Nous ne sommes jamais aussi mal protégés contre la souffrance que lorsque nous aimons.

Sigmund Freud – Malaise dans la civilisation

Bad Timing : a sensual obsession s’ouvre sur Le Baiser de Gustav Klimt. Dans des couleurs mordorées, des ornements aux formes géométriques antagonistes, une tension semble diviser les amants du tableau. L’homme embrasse la femme avec fougue. Celle-ci pourtant détourne la tête. Souhaite-t-elle se dégager de l‘étreinte ? Se libérer de l’ardeur intempestive de son amant ?… Le Baiser qui revient plusieurs fois dans le film évoque le double visage de la passion qui aliène Alex Linden, anéantit Milena Flaherty.
Entre charge érotique et douleur de l’étouffement, Enquête sur une passion dissèque les rouages occultes du couple, préfigure Eyes Wide Shut (1998) le dernier opus de Stanley Kubrick adapté d’une nouvelle de Arthur Schnitzler. Vienne, la capitale autrichienne, imprègne les œuvres de Roeg et de Kubrick. Cité de l’impérialisme, berceau de la psychanalyse, elle accueille Klimt, Schnitzler et les idées révolutionnaires de Freud, auxquelles la complexité psychologique, la fantasmatique des couples de Bad timing et de Eyes wide shut se réfèrent.

Le montage de Enquête sur une passion est elliptique, nerveux, parallèle, ponctué d’inserts, de flashbacks et de flashforwards. Il multiplie les regards, les perceptions, les temporalités. Le passé et le présent ne cessent de se répondre, de s’enchevêtrer, de s’interpénétrer. Ce foisonnement traduit par un flot vertigineux de séquences devient explorateur de la conscience. Les méandres de la mémoire des personnages tissent le fil narratif. La diversité des lieux ranime les souvenirs, engendre des transitions visuelles. Ce puzzle d’informations trouve son explication dans la séquence du viol qui frôle la nécrophilie. La frénésie des coups de reins d’Alex s’oppose à l’immobilité mortifère de Milena. Le contraste entre les deux corps stimule un climax orgasmique, horrifique.

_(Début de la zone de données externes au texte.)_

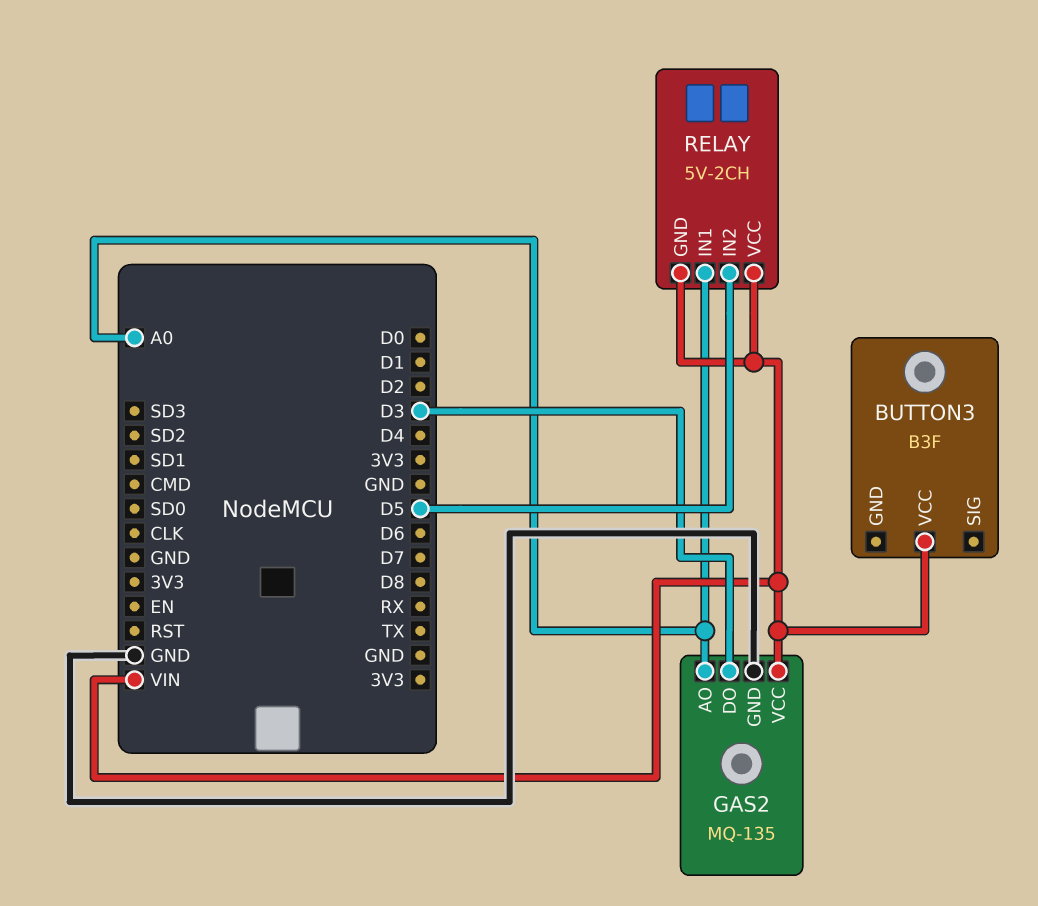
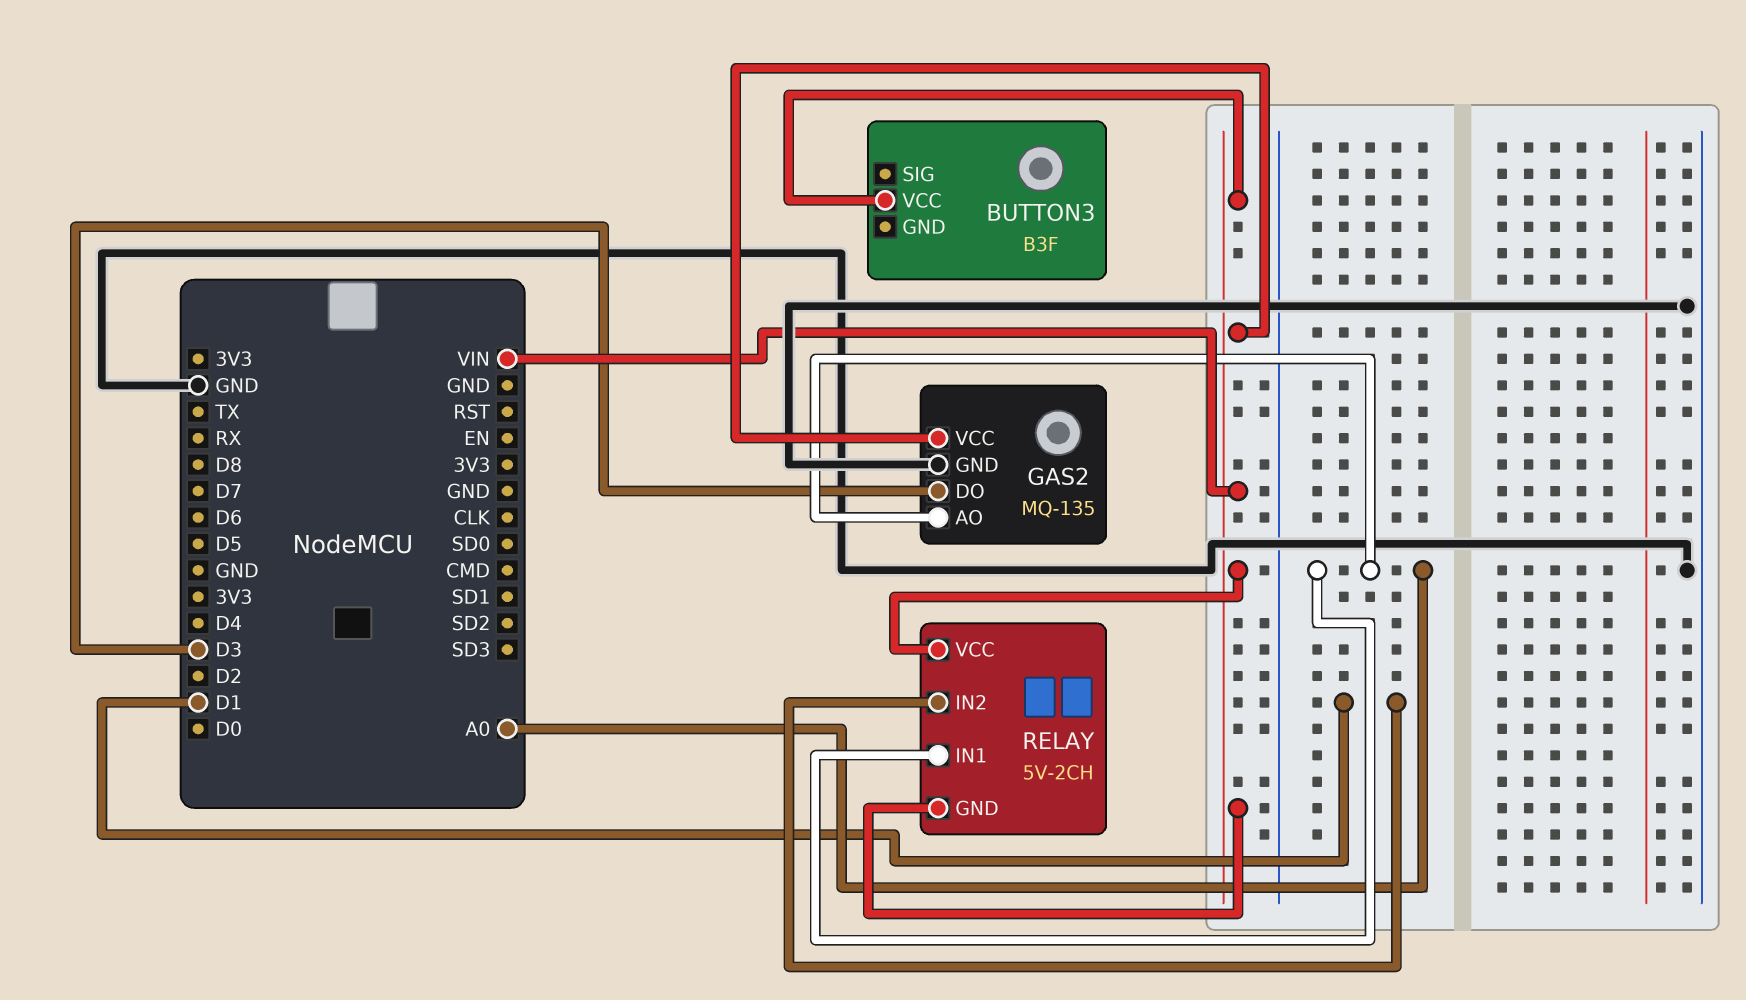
RELAY pin IN2: D5 -> D1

Celui du combat entre la mort et l’amour. Thanatos contre Eros.

Le baiser de Gustav KlimtLe Baiser de Gustav Klimt (1908) @ DR

Bad Timing interroge l’attraction amoureuse sans jamais céder à une once de séduction. Il traque à froid ce mystère appelé «rencontre» qui propulse deux êtres l’un vers l’autre, les font se reconnaître sans se connaître, les aimante par un désir d’appartenance réciproque. Alex, jaloux pathologique et aveuglé par son savoir psychanalytique, ne peut faire table rase du passé de Milena. De son côté, Milena, légère et délurée, ne veut pas être comprise mais aimée dans l’instant présent. Alex se refuse à respecter ce choix. Obsédé par la volonté de maîtriser les tenants et les aboutissants de l’objet de ses sentiments, il emprisonne, étouffe la magie de l’idylle. À l’image de la reproduction de la tapisserie médiévale La Licorne captive accrochée dans son appartement. Au Moyen Age, la licorne symbolise la pureté. La tapisserie représente l’animal féerique parqué dans un enclos. Dans le film, elle est en plus enfermée dans un cadre.

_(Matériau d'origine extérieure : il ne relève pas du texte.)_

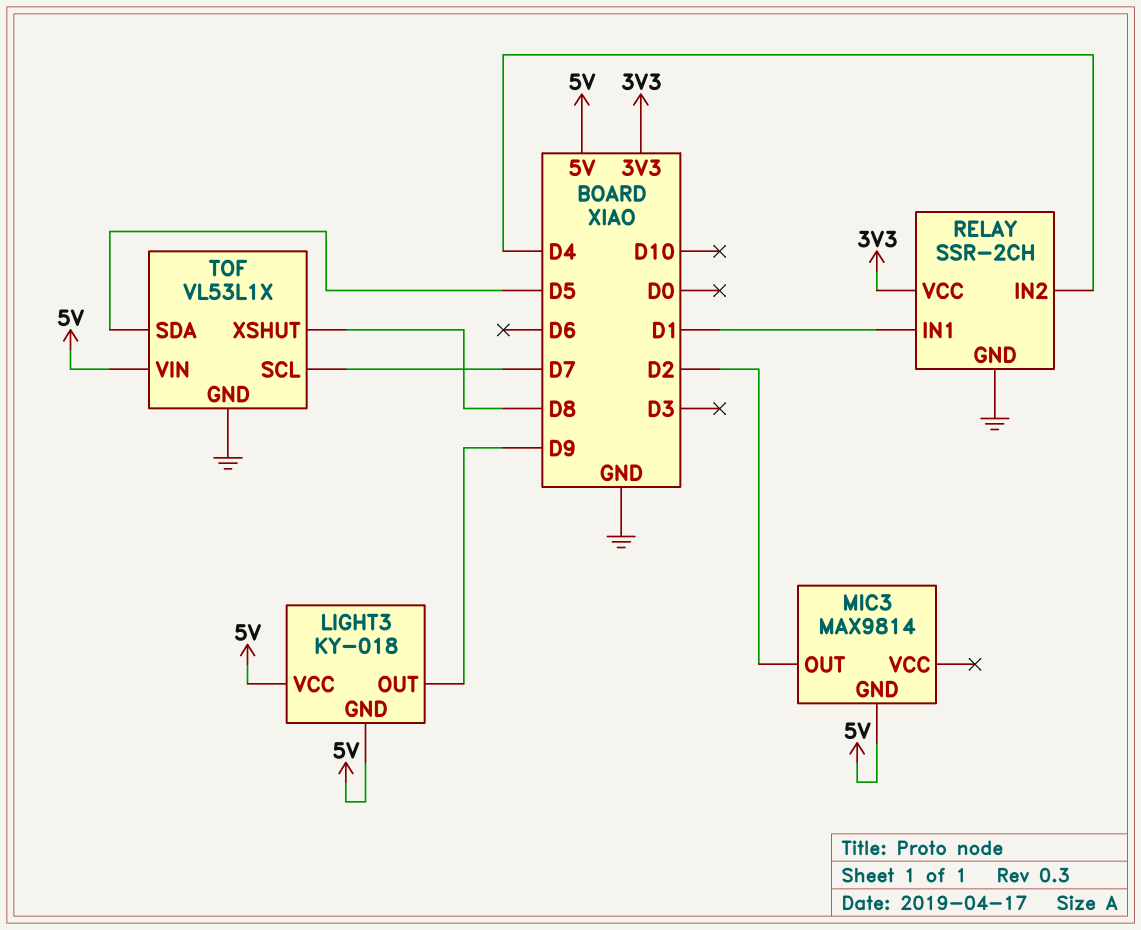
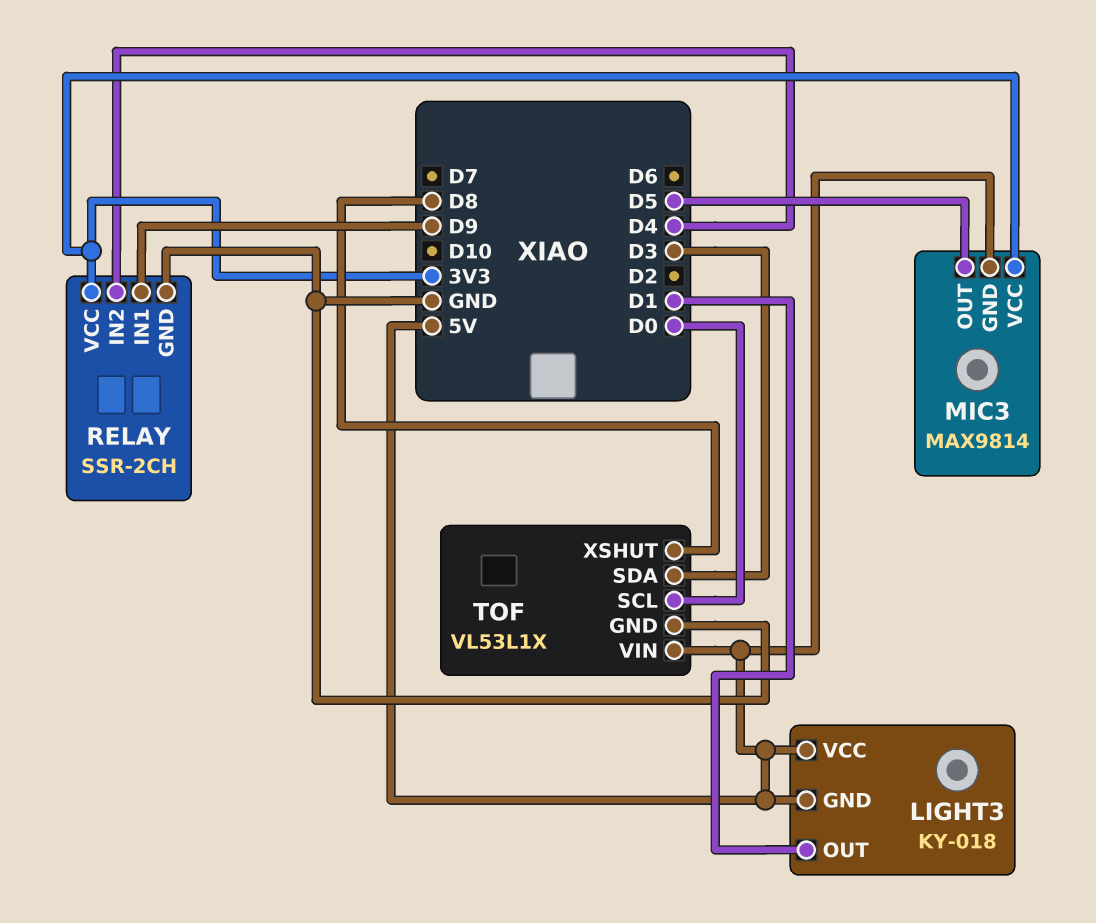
LIGHT3 pin OUT: D9 -> D1
MIC3 pin OUT: D2 -> D5
MIC3 pin VCC: none -> 3V3
RELAY pin IN1: D1 -> D9
TOF pin SCL: D7 -> D0
TOF pin SDA: D5 -> D3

Le dernier plan du long-métrage montre les deux rives d’un même fleuve. Métaphore des amants terribles de Bad Timing. À la fois liés et séparés, ils ne cessent de se regarder, semblent tantôt se rapprocher, tantôt s’éloigner, mais sans jamais se rejoindre. Parmi une bande-son éclectique qui réunit Keith Jarrett, The Who, Harry Partch, la voix rauque de Tom Waits ouvre le drame avec An invitation to the blues. Pendant le générique de fin, Billie Holiday lui répond It’s the same old story. Entre ces deux mélodies, pendant cent vingt-trois minutes, elle court, elle court la maladie d’amour, toujours plus pessimiste, douloureuse, cruelle, sans appel.